▽
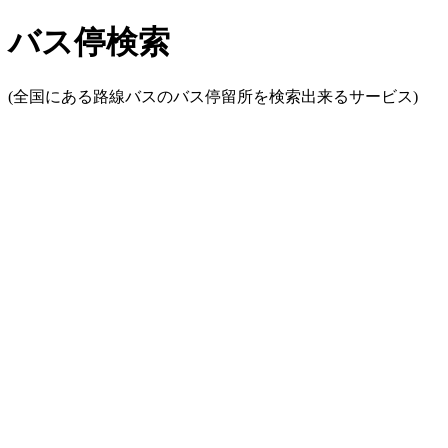
バス停検索
(全国にある路線バスのバス停留所を検索出来るサービス)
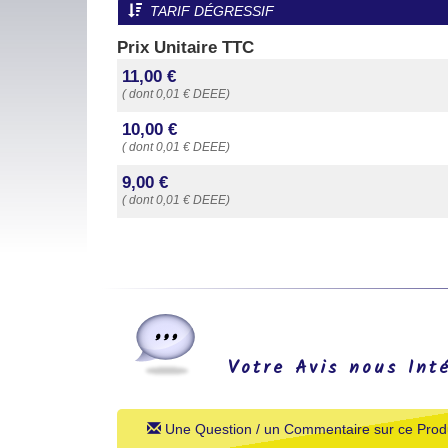
TARIF DÉGRESSIF
Prix Unitaire TTC
11,00 €
( dont 0,01 € DEEE)
10,00 €
( dont 0,01 € DEEE)
9,00 €
( dont 0,01 € DEEE)
Votre Avis nous Int
Une Question / un Commentaire sur ce Produ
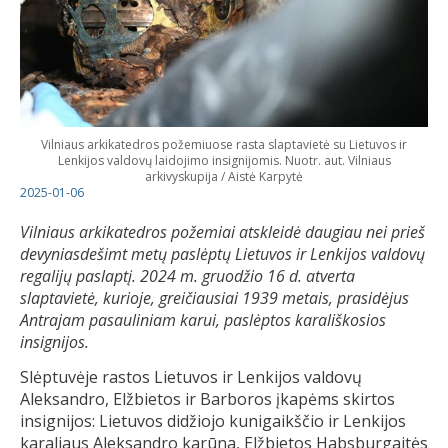
Vilniaus arkikatedros požemiuose rasta slaptavietė su Lietuvos ir
Lenkijos valdovų laidojimo insignijomis. Nuotr. aut. Vilniaus
arkivyskupija / Aistė Karpytė
2025-01-06
Vilniaus arkikatedros požemiai atskleidė daugiau nei prieš
devyniasdešimt metų paslėptų Lietuvos ir Lenkijos valdovų
regalijų paslaptį.
2024 m. gruodžio 16 d. atverta
slaptavietė, kurioje, greičiausiai 1939 metais, prasidėjus
Antrajam pasauliniam karui, paslėptos karališkosios
insignijos.
Slėptuvėje rastos Lietuvos ir Lenkijos valdovų
Aleksandro, Elžbietos ir Barboros įkapėms skirtos
insignijos: Lietuvos didžiojo kunigaikščio ir Lenkijos
karaliaus Aleksandro karūna, Elžbietos Habsburgaitės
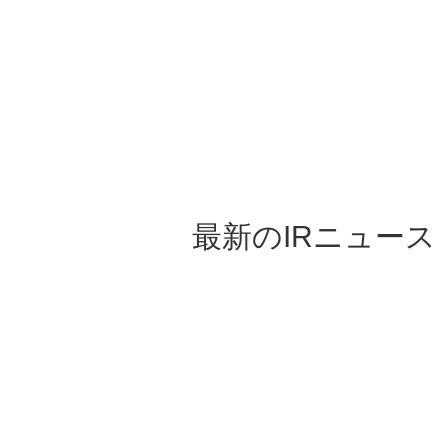
最新のIRニュース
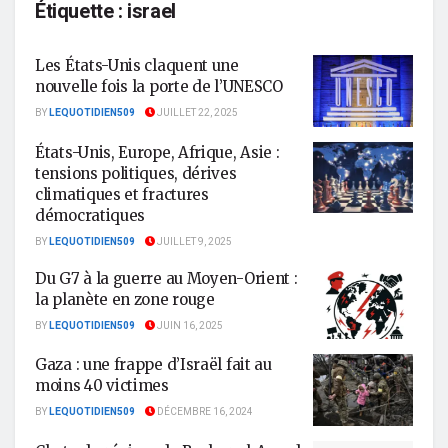
Étiquette :
israel
Les États-Unis claquent une
nouvelle fois la porte de l’UNESCO
BY
LEQUOTIDIEN509
JUILLET 22, 2025
États-Unis, Europe, Afrique, Asie :
tensions politiques, dérives
climatiques et fractures
démocratiques
BY
LEQUOTIDIEN509
JUILLET 9, 2025
Du G7 à la guerre au Moyen-Orient :
la planète en zone rouge
BY
LEQUOTIDIEN509
JUIN 16, 2025
Gaza : une frappe d’Israël fait au
moins 40 victimes
BY
LEQUOTIDIEN509
DÉCEMBRE 16, 2024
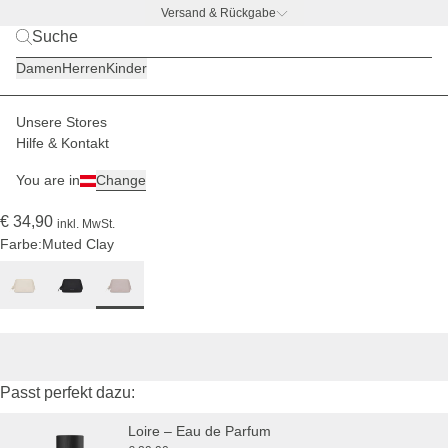
Versand & Rückgabe
BACK TO BUSINESS
|
Jetzt entdecken
Damen
Herren
Kinder
Unsere Stores
Damen
Accessoires
Kulturtaschen
Hilfe & Kontakt
(864)
You are in
Change
Trevi Muted Clay
€ 34,90
inkl. MwSt.
Farbe:
Muted Clay
Passt perfekt dazu:
Loire – Eau de Parfum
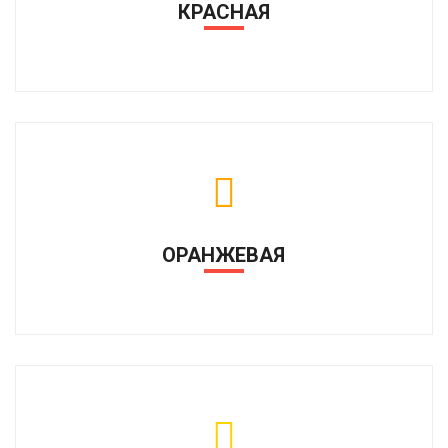
КРАСНАЯ
ОРАНЖЕВАЯ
△
## EXERCISE DESCRIPTION
Take the line that contains "karaliaus Aleksandro karūna, Elžbietos" and every line after it down to the last line of the entries above, and output them exactly, with nothing else and no pictures.

## SOLUTION
karaliaus Aleksandro karūna, Elžbietos Habsburgaitės
最新のIRニュース
Étiquette :
israel
Les États-Unis claquent une
nouvelle fois la porte de l’UNESCO
BY
LEQUOTIDIEN509
JUILLET 22, 2025
États-Unis, Europe, Afrique, Asie :
tensions politiques, dérives
climatiques et fractures
démocratiques
BY
LEQUOTIDIEN509
JUILLET 9, 2025
Du G7 à la guerre au Moyen-Orient :
la planète en zone rouge
BY
LEQUOTIDIEN509
JUIN 16, 2025
Gaza : une frappe d’Israël fait au
moins 40 victimes
BY
LEQUOTIDIEN509
DÉCEMBRE 16, 2024
Versand & Rückgabe
BACK TO BUSINESS
|
Jetzt entdecken
Damen
Herren
Kinder
Unsere Stores
Damen
Accessoires
Kulturtaschen
Hilfe & Kontakt
(864)
You are in
Change
Trevi Muted Clay
€ 34,90
inkl. MwSt.
Farbe:
Muted Clay
Passt perfekt dazu:
Loire – Eau de Parfum
КРАСНАЯ
ОРАНЖЕВАЯ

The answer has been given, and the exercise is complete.